▸ What the task asks
Repeat the records exactly as given. Do not include the pictures.
****
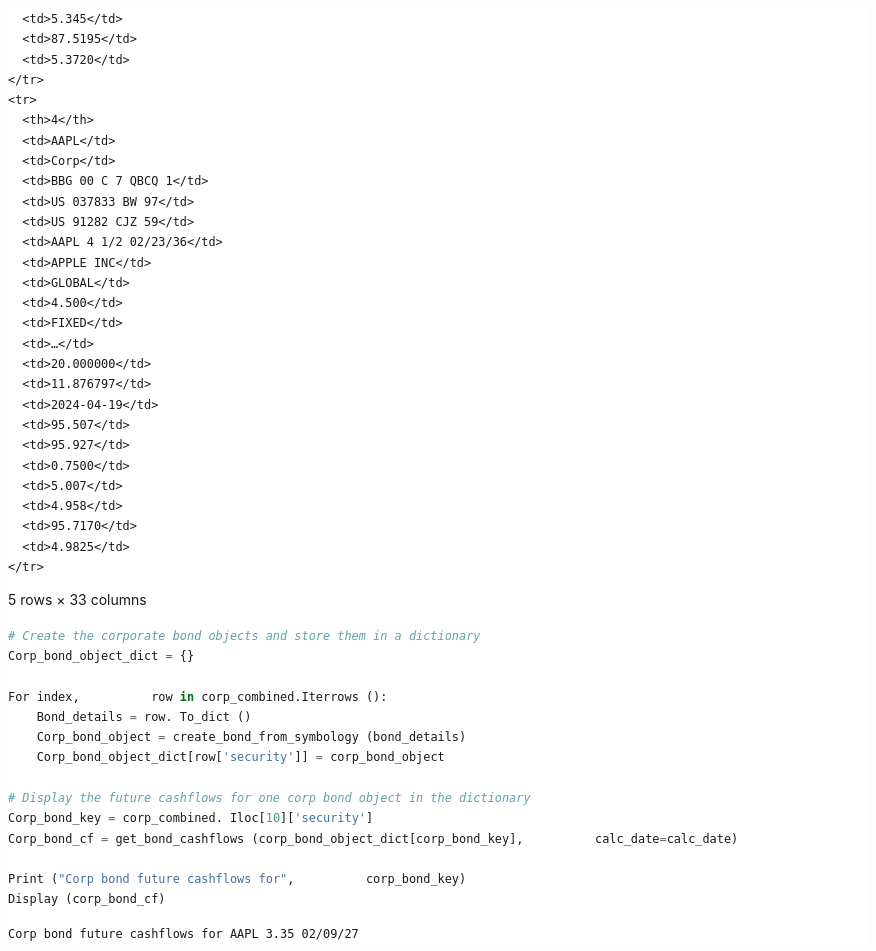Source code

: 	  <td>5.345</td>
	  <td>87.5195</td>
	  <td>5.3720</td>
	</tr>
	<tr>
	  <th>4</th>
	  <td>AAPL</td>
	  <td>Corp</td>
	  <td>BBG 00 C 7 QBCQ 1</td>
	  <td>US 037833 BW 97</td>
	  <td>US 91282 CJZ 59</td>
	  <td>AAPL 4 1/2 02/23/36</td>
	  <td>APPLE INC</td>
	  <td>GLOBAL</td>
	  <td>4.500</td>
	  <td>FIXED</td>
	  <td>…</td>
	  <td>20.000000</td>
	  <td>11.876797</td>
	  <td>2024-04-19</td>
	  <td>95.507</td>
	  <td>95.927</td>
	  <td>0.7500</td>
	  <td>5.007</td>
	  <td>4.958</td>
	  <td>95.7170</td>
	  <td>4.9825</td>
	</tr>
  </tbody>
</table>
<p>5 rows × 33 columns</p>
</div>

```python
# Create the corporate bond objects and store them in a dictionary
Corp_bond_object_dict = {}

For index,          row in corp_combined.Iterrows ():
    Bond_details = row. To_dict ()
    Corp_bond_object = create_bond_from_symbology (bond_details)
    Corp_bond_object_dict[row['security']] = corp_bond_object
    
# Display the future cashflows for one corp bond object in the dictionary
Corp_bond_key = corp_combined. Iloc[10]['security']
Corp_bond_cf = get_bond_cashflows (corp_bond_object_dict[corp_bond_key],          calc_date=calc_date)

Print ("Corp bond future cashflows for",          corp_bond_key)
Display (corp_bond_cf)
```

    Corp bond future cashflows for AAPL 3.35 02/09/27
****
▸ Solution for this task
Source code

: 	  <td>5.345</td>
	  <td>87.5195</td>
	  <td>5.3720</td>
	</tr>
	<tr>
	  <th>4</th>
	  <td>AAPL</td>
	  <td>Corp</td>
	  <td>BBG 00 C 7 QBCQ 1</td>
	  <td>US 037833 BW 97</td>
	  <td>US 91282 CJZ 59</td>
	  <td>AAPL 4 1/2 02/23/36</td>
	  <td>APPLE INC</td>
	  <td>GLOBAL</td>
	  <td>4.500</td>
	  <td>FIXED</td>
	  <td>…</td>
	  <td>20.000000</td>
	  <td>11.876797</td>
	  <td>2024-04-19</td>
	  <td>95.507</td>
	  <td>95.927</td>
	  <td>0.7500</td>
	  <td>5.007</td>
	  <td>4.958</td>
	  <td>95.7170</td>
	  <td>4.9825</td>
	</tr>
  </tbody>
</table>
<p>5 rows × 33 columns</p>
</div>

```python
# Create the corporate bond objects and store them in a dictionary
Corp_bond_object_dict = {}

For index,          row in corp_combined.Iterrows ():
    Bond_details = row. To_dict ()
    Corp_bond_object = create_bond_from_symbology (bond_details)
    Corp_bond_object_dict[row['security']] = corp_bond_object
    
# Display the future cashflows for one corp bond object in the dictionary
Corp_bond_key = corp_combined. Iloc[10]['security']
Corp_bond_cf = get_bond_cashflows (corp_bond_object_dict[corp_bond_key],          calc_date=calc_date)

Print ("Corp bond future cashflows for",          corp_bond_key)
Display (corp_bond_cf)
```

    Corp bond future cashflows for AAPL 3.35 02/09/27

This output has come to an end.